After a year of preparations, the lawsuit that could determine the future of the driverless car goes to trial this week. It’s Waymo vs Uber in what may be one of the biggest tech trials of the year.

Waymo, which is owned by Google’s parent company Alphabet, is suing Uber for allegedly stealing trade secrets and infringing its patents. It claims that a top Google engineer, Anthony Levandowski, downloaded thousands of secret Waymo documents and then joined Uber which used those secret designs in its own driverless cars.

The jury trial should last for a couple of weeks, with a verdict expected before the end of February. Here’s everything you need to know about one of the highest-profile clashes between tech rivals yet.

The allegations

Waymo alleges that three Google employees, including Anthony Levandowski, stole trade secrets relating to LiDAR technology – a kind of light-emitting radar that is used to help autonomous cars navigate. It alleges that Levandowski, who co-founded the Waymo project in 2009, downloaded some 14,000 secret documents before leaving to found his own autonomous trucking startup, Otto, in January 2016. In August 2016 Uber bought Otto for a reported $680 million (£484m) and made Levandowski vice-president of engineering at the firm.

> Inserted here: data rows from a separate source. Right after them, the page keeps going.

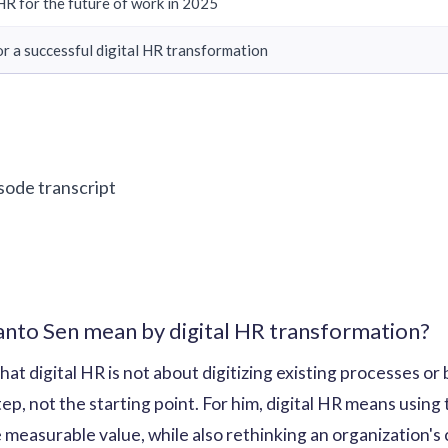
R for the future of work in 2025
for a successful digital HR transformation
isode transcript
to Sen mean by digital HR transformation?
t digital HR is not about digitizing existing processes or 
tep, not the starting point. For him, digital HR means using
 measurable value, while also rethinking an organization's 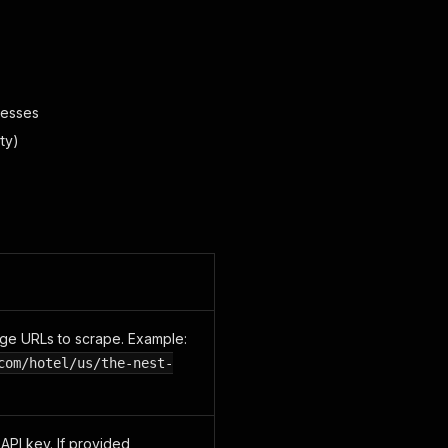
resses
ty)
ge URLs to scrape. Example:
com/hotel/us/the-nest-
I key. If provided,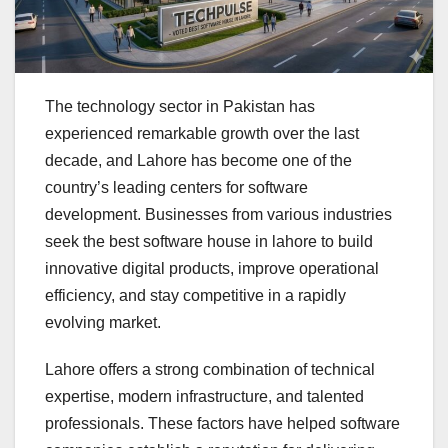
The technology sector in Pakistan has
experienced remarkable growth over the last
decade, and Lahore has become one of the
country’s leading centers for software
development. Businesses from various industries
seek the best software house in lahore to build
innovative digital products, improve operational
efficiency, and stay competitive in a rapidly
evolving market.
Lahore offers a strong combination of technical
expertise, modern infrastructure, and talented
professionals. These factors have helped software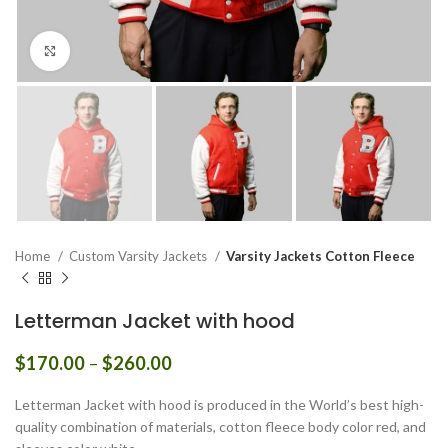
Click to enlarge
Home
Custom Varsity Jackets
Varsity Jackets Cotton Fleece
Letterman Jacket with hood
Price
$
170.00
–
$
260.00
range:
$170.00
Letterman Jacket with hood is produced in the World’s best high-
through
quality combination of materials, cotton fleece body color red, and
$260.00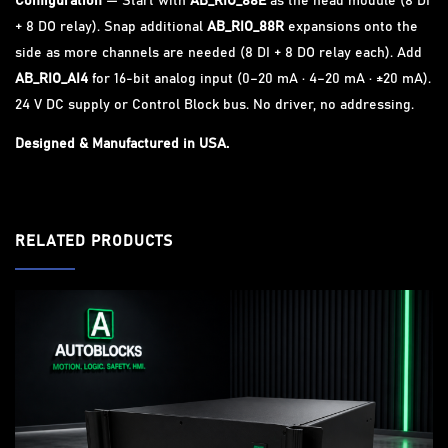
Configuration
— Start with
AB_RIO_88E
as the head module (8 DI
+ 8 DO relay). Snap additional
AB_RIO_88R
expansions onto the
side as more channels are needed (8 DI + 8 DO relay each). Add
AB_RIO_AI4
for 16-bit analog input (0–20 mA · 4–20 mA · ±20 mA).
24 V DC supply or Control Block bus. No driver, no addressing.
Designed & Manufactured in USA.
RELATED PRODUCTS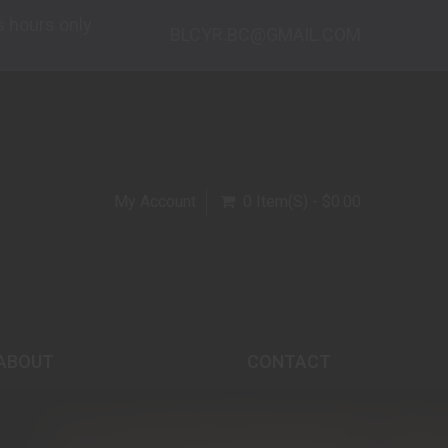
s hours only
BLCYR.BC@GMAIL.COM
My Account
0 Item(s) - $0.00
ABOUT
CONTACT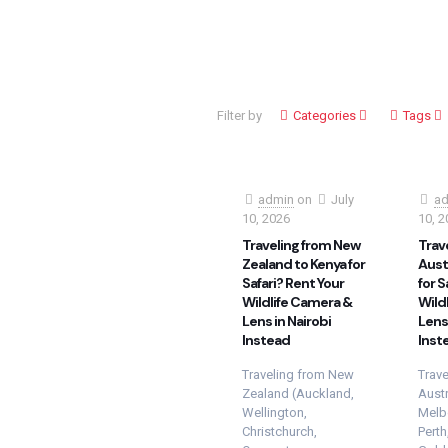
Filter by
Categories
Tags
admin
on
July
ad
10, 2026
10, 2
Traveling from New
Trav
Zealand to Kenya for
Austr
Safari? Rent Your
for S
Wildlife Camera &
Wild
Lens in Nairobi
Lens 
Instead
Inst
Traveling from New
Trave
Zealand (Auckland,
Austr
Wellington,
Melb
Christchurch,
Perth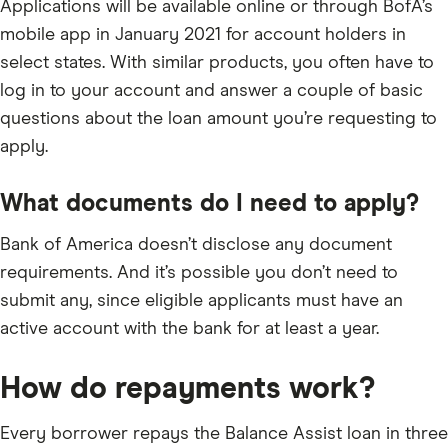
Applications will be available online or through BofA’s
mobile app in January 2021 for account holders in
select states. With similar products, you often have to
log in to your account and answer a couple of basic
questions about the loan amount you’re requesting to
apply.
What documents do I need to apply?
Bank of America doesn’t disclose any document
requirements. And it’s possible you don’t need to
submit any, since eligible applicants must have an
active account with the bank for at least a year.
How do repayments work?
Every borrower repays the Balance Assist loan in three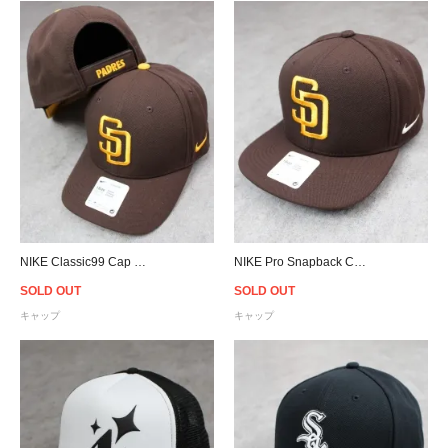
NIKE Classic99 Cap MLB San Diego Padres - Brown
NIKE Pro Snapback Cap MLB San Diego Padres - Brown
SOLD OUT
SOLD OUT
キャップ
キャップ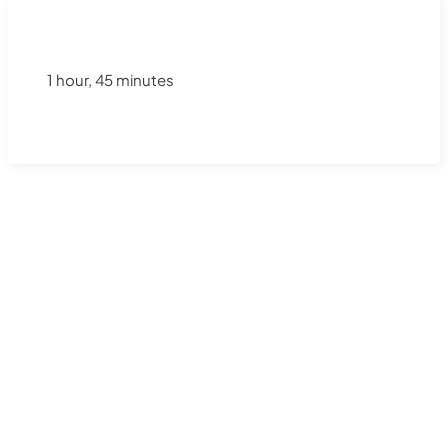
1 hour, 45 minutes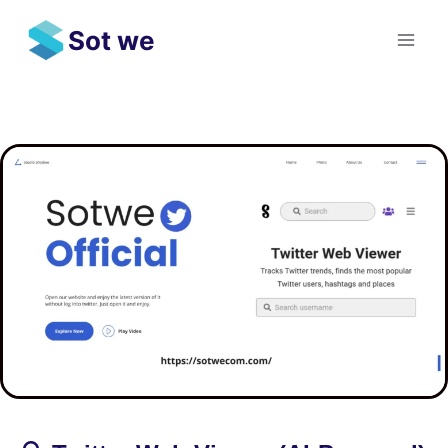
Skip
Sot we
to
content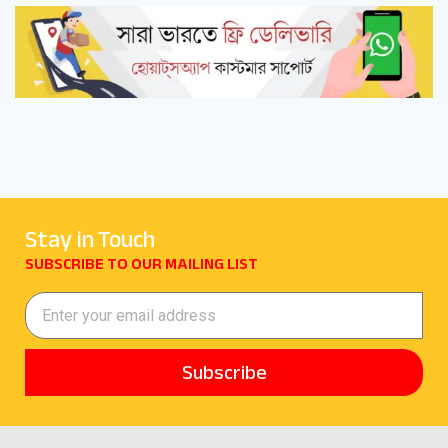
Stay in Touch
SUBSCRIBE TO OUR MAILING LIST
Subscribe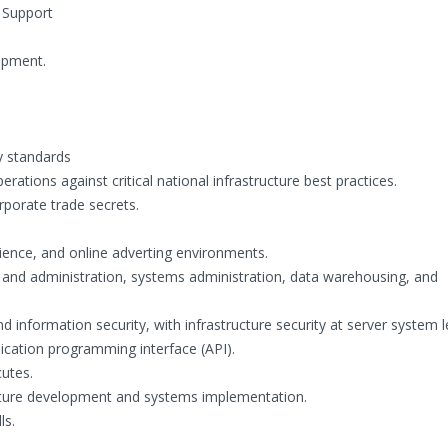
 Support
opment.
y standards
ations against critical national infrastructure best practices.
rporate trade secrets.
ience, and online adverting environments.
and administration, systems administration, data warehousing, and
 information security, with infrastructure security at server system l
cation programming interface (API).
utes.
cture development and systems implementation.
ls.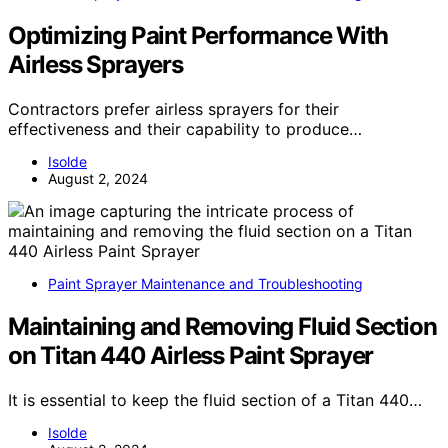
Optimizing Paint Performance With
Airless Sprayers
Contractors prefer airless sprayers for their
effectiveness and their capability to produce…
Isolde
August 2, 2024
Paint Sprayer Maintenance and Troubleshooting
Maintaining and Removing Fluid Section
on Titan 440 Airless Paint Sprayer
It is essential to keep the fluid section of a Titan 440…
Isolde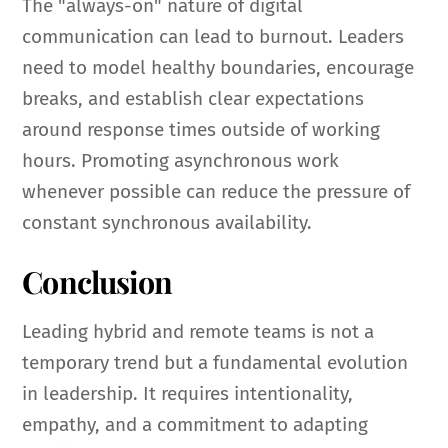
The "always-on" nature of digital
communication can lead to burnout. Leaders
need to model healthy boundaries, encourage
breaks, and establish clear expectations
around response times outside of working
hours. Promoting asynchronous work
whenever possible can reduce the pressure of
constant synchronous availability.
Conclusion
Leading hybrid and remote teams is not a
temporary trend but a fundamental evolution
in leadership. It requires intentionality,
empathy, and a commitment to adapting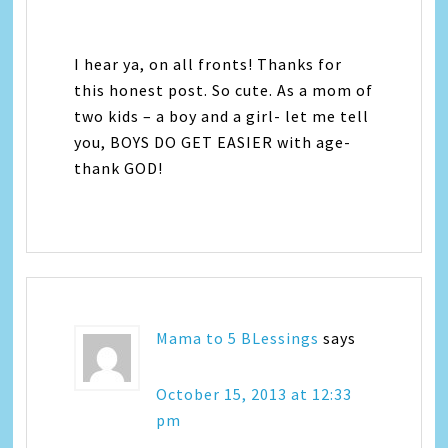
I hear ya, on all fronts! Thanks for
this honest post. So cute. As a mom of
two kids – a boy and a girl- let me tell
you, BOYS DO GET EASIER with age-
thank GOD!
Mama to 5 BLessings
says
October 15, 2013 at 12:33
pm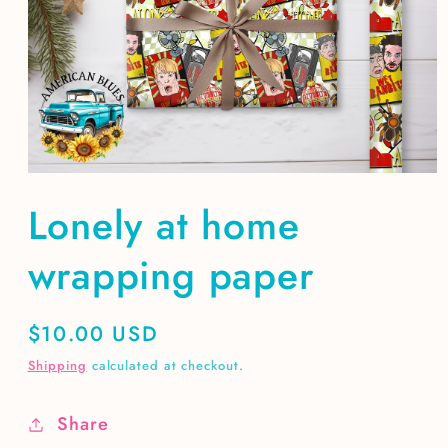
Open
media
Lonely at home
1
in
modal
wrapping paper
Regular
$10.00 USD
price
Shipping
calculated at checkout.
Share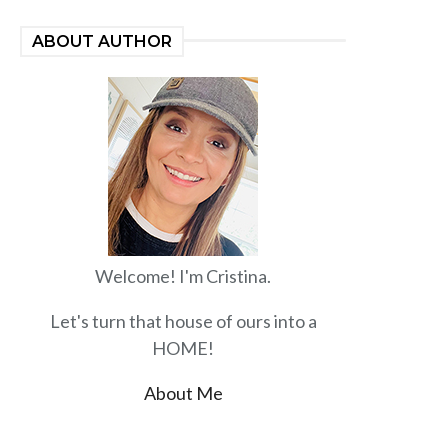
ABOUT AUTHOR
Welcome! I'm Cristina.
Let's turn that house of ours into a
HOME!
About Me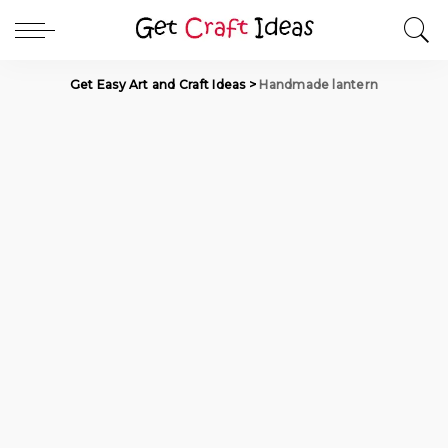
Get Easy Art and Craft Ideas
>
Handmade lantern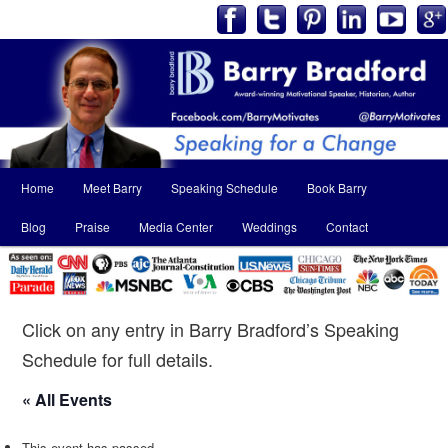
Main
Home
Meet Barry
Speaking Schedule
Book Barry
Skip
Skip
menu
Blog
Praise
Media Center
Weddings
Contact
to
to
primary
secondary
content
content
Click on any entry in Barry Bradford’s Speaking
Schedule for full details.
« All Events
This event has passed.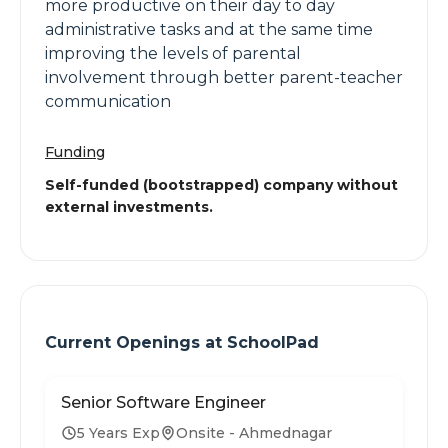
more productive on their day to day
administrative tasks and at the same time
improving the levels of parental
involvement through better parent-teacher
communication
Funding
Self-funded (bootstrapped) company without
external investments.
Current Openings at
SchoolPad
Senior Software Engineer
5 Years Exp
Onsite - Ahmednagar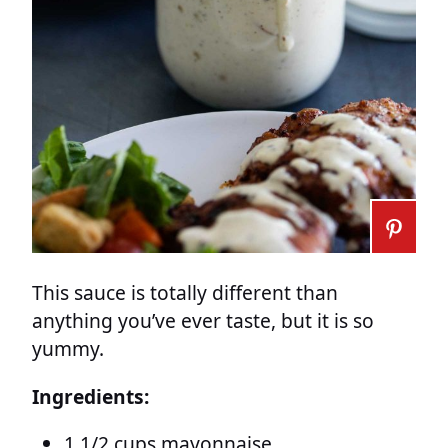
This sauce is totally different than
anything you’ve ever taste, but it is so
yummy.
Ingredients:
1 1/2 cups mayonnaise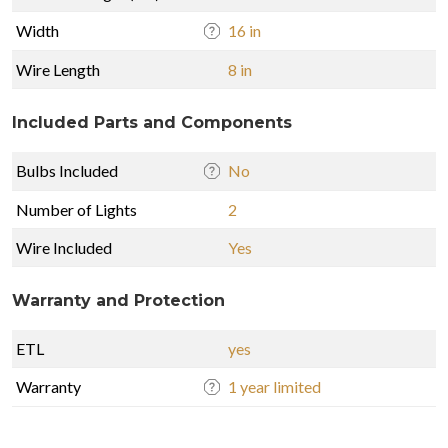
Width
16 in
Wire Length
8 in
Included Parts and Components
Bulbs Included
No
Number of Lights
2
Wire Included
Yes
Warranty and Protection
ETL
yes
Warranty
1 year limited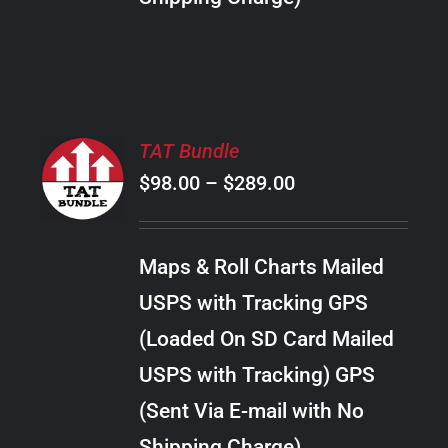
THE
PRODUCT
PAGE
SELECT
TAT Bundle
OPTIONS
Price
$
98.00
–
$
289.00
THIS
/
PRODUCT
range:
DETAILS
HAS
$98.00
MULTIPLE
Maps & Roll Charts Mailed
through
VARIANTS.
USPS with Tracking GPS
THE
$289.00
OPTIONS
(Loaded On SD Card Mailed
MAY
USPS with Tracking) GPS
BE
CHOSEN
(Sent Via E-mail with No
ON
Shipping Charge)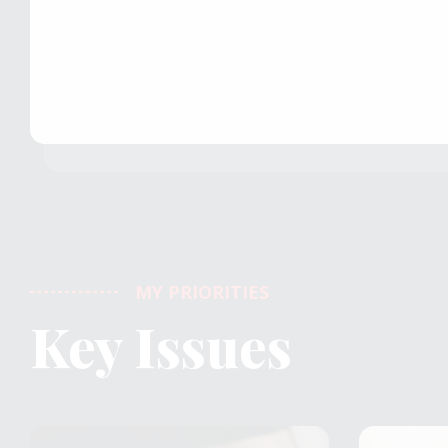
MY PRIORITIES
Key Issues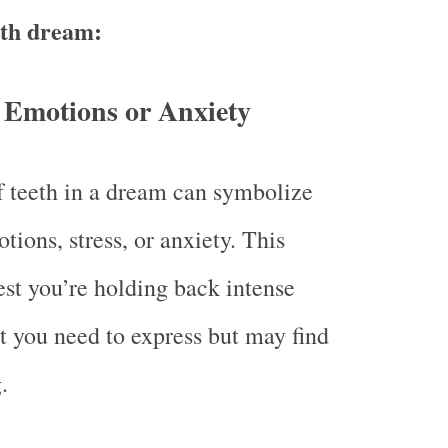
eth dream:
 Emotions or Anxiety
 teeth in a dream can symbolize
tions, stress, or anxiety. This
st you’re holding back intense
at you need to express but may find
.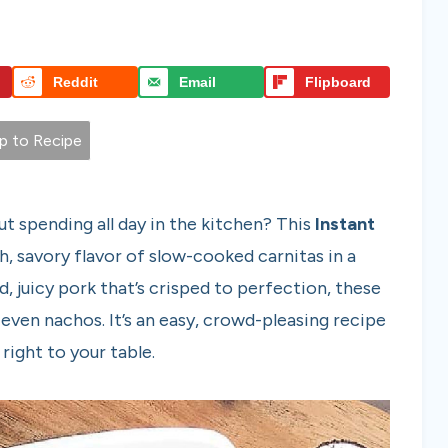
Reddit
Email
Flipboard
 to Recipe
ut spending all day in the kitchen? This
Instant
ch, savory flavor of slow-cooked carnitas in a
, juicy pork that’s crisped to perfection, these
r even nachos. It’s an easy, crowd-pleasing recipe
right to your table.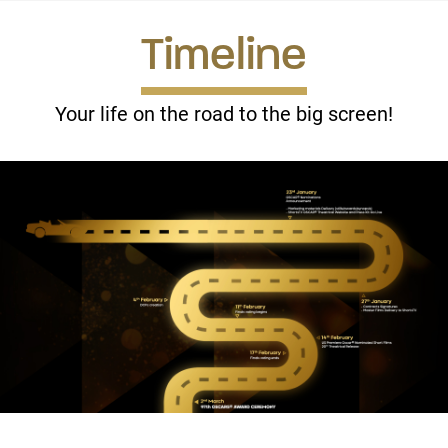
Timeline
In aggregate, theaters keep approximately 65% of box
office receipts (approximately 35% of box office to Shorts
International).
Your life on the road to the big screen!
Some smaller screenings for universities, community
centres, etc are licensed at a flat fee.
How do we maximize the nominated filmmakers’ financial
returns?
We
don’t
use a “fee first” traditional distribution approach:
In this model, the distributor takes the first 30-35% of
all receipts then recoups expenses. The remainder is split
among filmmakers.
In this model there is less risk to the distributor and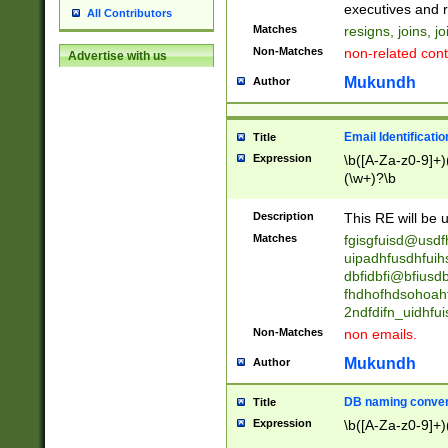
reassumes posit
executives and r
All Contributors
promoted to| ha
Matches
resigns, joins, j
will succeed| h
Non-Matches
non-related cont
Advertise with us
promoted to| has
reassumes posit
Mukundh
Author
additional (role|
transferred| has 
stepp(ed|ing) d
Email Identificati
Title
retired| (has|he
Expression
\b([A-Za-z0-9]+)
(T|t)erminat(ed|s|
(\w+)?\b
stopped working| 
notified| will lea
Description
This RE will be u
been|has)? elect
Matches
fgisgfuisd@usd
uipadhfusdhfuih
dbfidbfi@bfiusd
fhdhofhdsohoahf
2ndfdifn_uidhfu
Non-Matches
non emails.
Mukundh
Author
DB naming conven
Title
Expression
\b([A-Za-z0-9]+)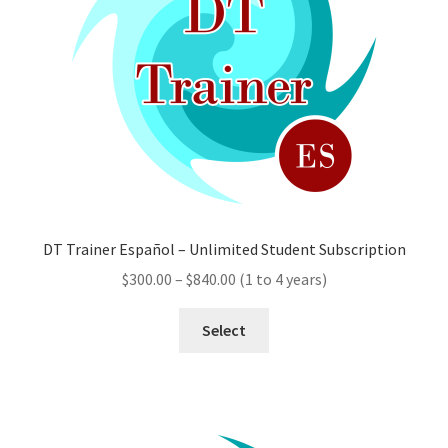
chosen
on
the
product
page
DT Trainer Español – Unlimited Student Subscription
Price
$
300.00
–
$
840.00
(1 to 4 years)
range:
This
$300.00
Select
product
through
has
$840.00
multiple
variants.
The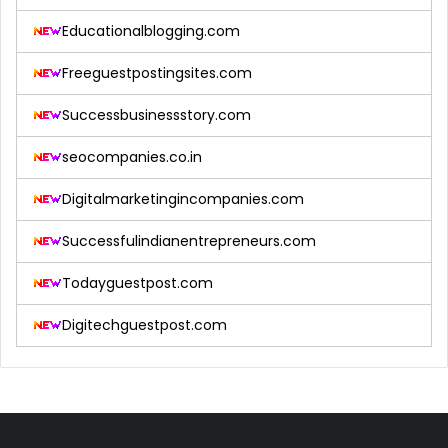
Educationalblogging.com
Freeguestpostingsites.com
Successbusinessstory.com
seocompanies.co.in
Digitalmarketingincompanies.com
Successfulindianentrepreneurs.com
Todayguestpost.com
Digitechguestpost.com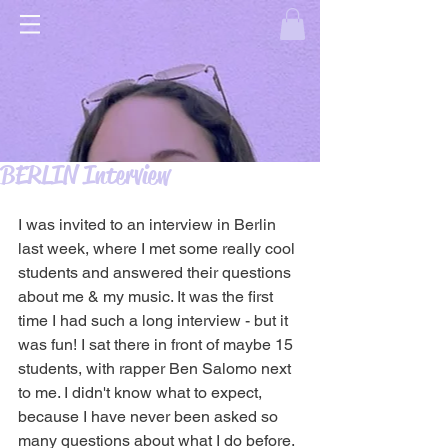
BERLIN Interview
I was invited to an interview in Berlin 
last week, where I met some really cool 
students and answered their questions 
about me & my music. It was the first 
time I had such a long interview - but it 
was fun! I sat there in front of maybe 15 
students, with rapper Ben Salomo next 
to me. I didn't know what to expect, 
because I have never been asked so 
many questions about what I do before. 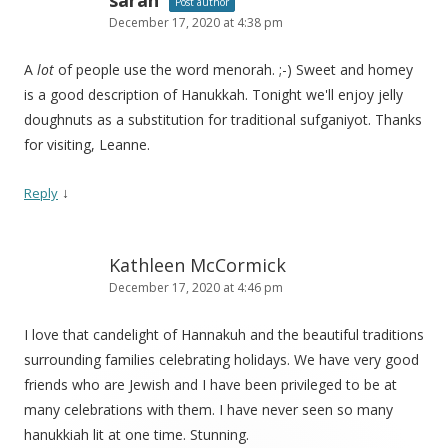
sarah
Post author
December 17, 2020 at 4:38 pm
A
lot
of people use the word menorah. ;-) Sweet and homey
is a good description of Hanukkah. Tonight we'll enjoy jelly
doughnuts as a substitution for traditional sufganiyot. Thanks
for visiting, Leanne.
↓
Reply
Kathleen McCormick
December 17, 2020 at 4:46 pm
I love that candelight of Hannakuh and the beautiful traditions
surrounding families celebrating holidays. We have very good
friends who are Jewish and I have been privileged to be at
many celebrations with them. I have never seen so many
hanukkiah lit at one time. Stunning.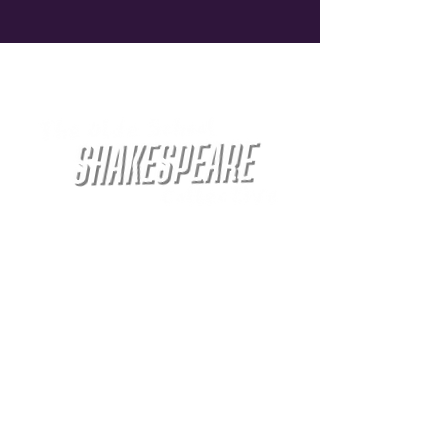
Welcome to
Doing Shakespeare the way Shakespeare
would do Shakespeare... kinda...
The Olde School Shakespeare Collective is a
theater company dedicated to bringing
Shakespeare's works to life on Chicago's
North Side. Our performances are intimate,
engaging, and unforgettable. We blend
serious acting with an unserious atmosphere
to create a unique theatrical experience.
Come join us for an evening of drinking,
laughter, and unforgettable performances.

According to Waymo, those LiDAR designs that Levandowski downloaded were subsequently used by Uber in their own driverless car projects. The crux of Uber’s defence will rely on it proving that it never used those stolen trade secrets in its own LiDAR systems.

What’s at stake?

Uber’s reputation has already been dragged through the mud in 2017, and a ruling against it has the potential to leave a sour taste in the mouth of its new CEO, Dara Khosrowshahi, who has promised to turn the company around. To avoid losing the case, Uber will have to prove that followed all proper legal processes when it hired Levandowski, and wasn’t hiring him because he had access to Waymo’s trade secrets.

There is also potentially a huge amount of cash on the line. While there is not yet an official damages figure named by Waymo, the company has mentioned a figure as high as $1.8 billion (£1.28bn). To work out the true figure, Waymo will need to have some sense of how large the self-driving market is and how crucial its LiDAR information was to Uber’s own self-driving cars.

Regardless of the outcome of the case, the legal fees for the trial are already mounting up. The two companies have already spent an estimated $300 million (£213m) in preparing for the case.

Who’s involved?

Waymo is the plaintiff in this case. Founded in 2009, as part of Google self-driving car project, it was officially spun out of Google in 2016 and is now owned by Google’s parent company, Alphabet. In November 2017, it become the first company to put fully self-driving cars on US roads without a safety driver.

On the other side of the courtroom is Uber. Founded in 2009, the taxi-hailing company started hiring autonomous vehicle researchers in 2015 and has a deal with Volvo that will see the company buy 24,000 self-driving cars between 2019 and 2021. The case will see Uber founder and former CEO Travis Kalanick make his first public appearance since he was forced to resign in June 2017 amidst allegations that he had done nothing to stop the culture of sexual harassment at the company.

Caught between the two autonomous giants is Levandowski. The engineer helped Google become a leading force in the autonomous car world before leaving to found his own self-driving truck startup, Otto, which was subsequently bought by Uber. In March 2017, the presiding Judge on the case, William Alsup, ordered Levandowski to stop working on LiDAR for Uber and he was subsequently fired from the company for failing to cooperate in an internal investigation.

Although he is expected to take the stand in this case, it’s unlikely that Levandowski will say much. During his pre-trial deposition, he invoked his Fifth Amendment right more than 400 times, declining to give any information that may incriminate him. Bizarrely, Levandowski also recently founded a religious group he called Way of the Future, which worships an AI god.

What’s next?

The trial is expected to go on for at least a couple of weeks, and should wrap up by February 23. After that, the jury will go away and deliberate and should come back with a verdict before the end of February.